熱狂的な日本ブーム

観光産業、爆発的な急成長!業界関係者から聞いた「ここだけの話」

パークハイアット東京総支配人、フィリップ・ルデサー氏
観光業界は目覚ましい復活を遂げています。福島の大事故からわずか4年で、当ホテルは客室稼動率80%を達成するまでになりました。外国からのご来訪が非常に多いのですが、その一方で日本人のお客様もしっかりつなぎとめられるよう配慮しなければなりません。円安の影響で、都内のホテルの宿泊料金は、外国人観光客にとって大変割安となっています。我々は他国の2つ星~3つ星相当の料金で5つ星クラスのサービスを提供していることになります。もう一つ、人材確保という課題にも直面しています。ホテル業界への就職を希望する日本の若者は少なく、しかも新卒者の多くは英語を上手に話せません。
今後、宿泊料は上昇し、観光客も(国内の)未開の訪問先へと流れていくでしょうから、お客様が殺到する今の過熱ぶりもいずれ落ち着いてくるのではないでしょうか。事実、東京と京都に次ぐ「第三の訪問地」を求める観光客が増えてきているように思います。



メルキュールホテル銀座東京(アコーホテルズ)東京地区総支配人、カメル・セナジ氏
現在の状況は複数の要因が一度に作用して生じたものですが、中でもアジア諸国からの観光客に対するビザ発給条件の緩和と円安がもたらした効果は絶大でした。世界で最も物価の高い都市ランキングで1位の座を占めていた東京がここ数年の間に11位まで後退するなど、日本はもはやお金のかかる旅行先ではなくなったのです。ビジネス旅行は増加し、近隣諸国との外交関係にも改善の兆しが見られ、さらに数年後にはラグビーのワールドカップやオリンピックの開催なども控えています。問題は宿泊施設の部屋数が足りないことです。今後数年間でオープンを予定している客室を合わせても将来の需要増に応えるのは難しいかもしれません。
私どもがお迎えしているお客様の82%は外国から来られた方々ですが、こうした状況はリスク含みでもあります。ひとたび災害が起これば彼らの足は一気に遠のいてしまいますから。福島で大きな事故が起きた時には、立て直すのに2年もかかりました。

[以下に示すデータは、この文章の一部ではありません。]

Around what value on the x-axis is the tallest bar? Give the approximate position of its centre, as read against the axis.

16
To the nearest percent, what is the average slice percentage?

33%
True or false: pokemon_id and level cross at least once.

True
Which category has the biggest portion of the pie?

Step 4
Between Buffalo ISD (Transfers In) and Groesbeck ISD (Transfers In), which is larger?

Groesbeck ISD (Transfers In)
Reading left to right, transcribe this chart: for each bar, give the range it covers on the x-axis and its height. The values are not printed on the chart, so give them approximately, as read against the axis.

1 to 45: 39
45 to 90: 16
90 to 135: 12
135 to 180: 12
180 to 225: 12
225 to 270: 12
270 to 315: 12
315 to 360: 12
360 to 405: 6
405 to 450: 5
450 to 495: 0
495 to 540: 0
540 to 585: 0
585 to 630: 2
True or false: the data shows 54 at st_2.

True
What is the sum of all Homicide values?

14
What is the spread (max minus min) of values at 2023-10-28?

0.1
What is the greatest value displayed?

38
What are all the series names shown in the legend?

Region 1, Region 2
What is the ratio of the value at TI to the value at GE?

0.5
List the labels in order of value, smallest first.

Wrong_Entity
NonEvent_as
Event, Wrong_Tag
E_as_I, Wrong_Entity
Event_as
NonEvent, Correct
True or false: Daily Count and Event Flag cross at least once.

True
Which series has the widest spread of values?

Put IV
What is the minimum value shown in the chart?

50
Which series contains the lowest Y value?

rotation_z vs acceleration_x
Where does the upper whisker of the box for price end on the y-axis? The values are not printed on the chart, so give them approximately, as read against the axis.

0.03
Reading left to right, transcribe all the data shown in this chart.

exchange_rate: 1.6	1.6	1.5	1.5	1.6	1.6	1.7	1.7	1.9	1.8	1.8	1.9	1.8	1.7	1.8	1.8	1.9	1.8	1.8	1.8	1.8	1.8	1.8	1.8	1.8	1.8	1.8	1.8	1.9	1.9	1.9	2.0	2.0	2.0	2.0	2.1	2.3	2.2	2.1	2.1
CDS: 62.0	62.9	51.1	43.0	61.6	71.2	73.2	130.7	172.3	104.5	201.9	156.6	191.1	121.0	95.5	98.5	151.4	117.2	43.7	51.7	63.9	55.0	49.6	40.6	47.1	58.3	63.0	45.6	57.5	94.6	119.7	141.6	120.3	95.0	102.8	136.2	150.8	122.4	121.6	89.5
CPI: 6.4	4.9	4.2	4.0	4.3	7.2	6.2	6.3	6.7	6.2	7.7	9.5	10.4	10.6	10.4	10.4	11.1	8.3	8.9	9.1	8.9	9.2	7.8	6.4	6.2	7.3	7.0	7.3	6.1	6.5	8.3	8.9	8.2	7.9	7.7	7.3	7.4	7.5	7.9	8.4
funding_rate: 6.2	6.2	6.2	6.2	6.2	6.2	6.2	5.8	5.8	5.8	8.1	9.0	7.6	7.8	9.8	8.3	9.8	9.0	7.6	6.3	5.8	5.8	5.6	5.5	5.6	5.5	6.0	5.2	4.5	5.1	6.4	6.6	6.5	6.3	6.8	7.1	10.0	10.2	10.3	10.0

八芳園イベント・コンベンションチーフマネージャー、石山敏朗氏
八芳園は日本情緒溢れる施設です。外客誘致の取り組みを始めたのは、こうした特徴を活かせるのではと考えたからでした。外国からのお客様は伝統的な日本料亭の雰囲気を非常に好まれますが、八芳園にはまさにそれがあります。世界のホテル・レストランが次第に画一化する時代にあって、こうした点は私どもの強みだと言えましょう。お客様1人1人のご要望に合わせて臨機応変に対応する私どもの日本式サービスは、他では決して真似できないものです。例えば当園では、5名様のお食事に給仕が3名付いたりもします。従業員の教育にもとにかく時間をかけています。また世界のホテルで働くコンシェルジュとの交流を深め、私どものサービスのあり方を発信しています。他では味わえない日本体験をお望みなら、是非八芳園へ!



JNTO(日本政府観光局)調査・コンサルティング担当部長、冨岡秀樹 氏
観光客の訪問先が東京、大阪、京都などに集中している現在の状況をどうするかが問題です。初めてフランスに行く人が最初の訪問地としてパリを選ぶのと同じように、訪日客はまず東京に足を運びます。そこで観光庁とJNTOでは新たな観光ルートの提案に向けて取り組んでいるところですが、ここで注意すべきは、この20年間日本の宿泊施設に大きな変化がなく、また顧客の多くは昔から日本人だったという事実です。彼らにとって外国人観光客は未知のお客様ですから、業界が対応に慣れていくには時間がかかります。外客が観光業の売上高に大きな割合を占めるのも時間の問題ですから、これに伴い業界にも大きな変化が訪れることになるでしょう。



ハイアット リージェンシー 東京総支配人、高沢朝美氏
ここ数年、当ホテル含め都内の客室稼働率は非常に高いレベルで推移しています。宿泊料金は、NYやパリ、ロンドンなど世界の主要都市と比較すると、まだまだ東京は低い水準です。特に春、秋シーズンには満室でお断りすることも多く、時期をずらしておいでいただければと思うこともあります。あとはもっと地方を訪れて欲しいですね。全国を見渡しても観光客の訪問先には偏りがありますから、地方の観光地間を結ぶ交通機関の整備を進めていく必要があるでしょう。例えば京都には大勢の観光客が押し寄せていますが、すぐお隣の奈良まで足を延ばす人はほとんどいません。電車の本数の少なさが足枷になっているのです。観光地へのアクセスが改善されて、まだ知られていない日本の風景や食の魅力をぜひ皆さんに発見していただきたいですね。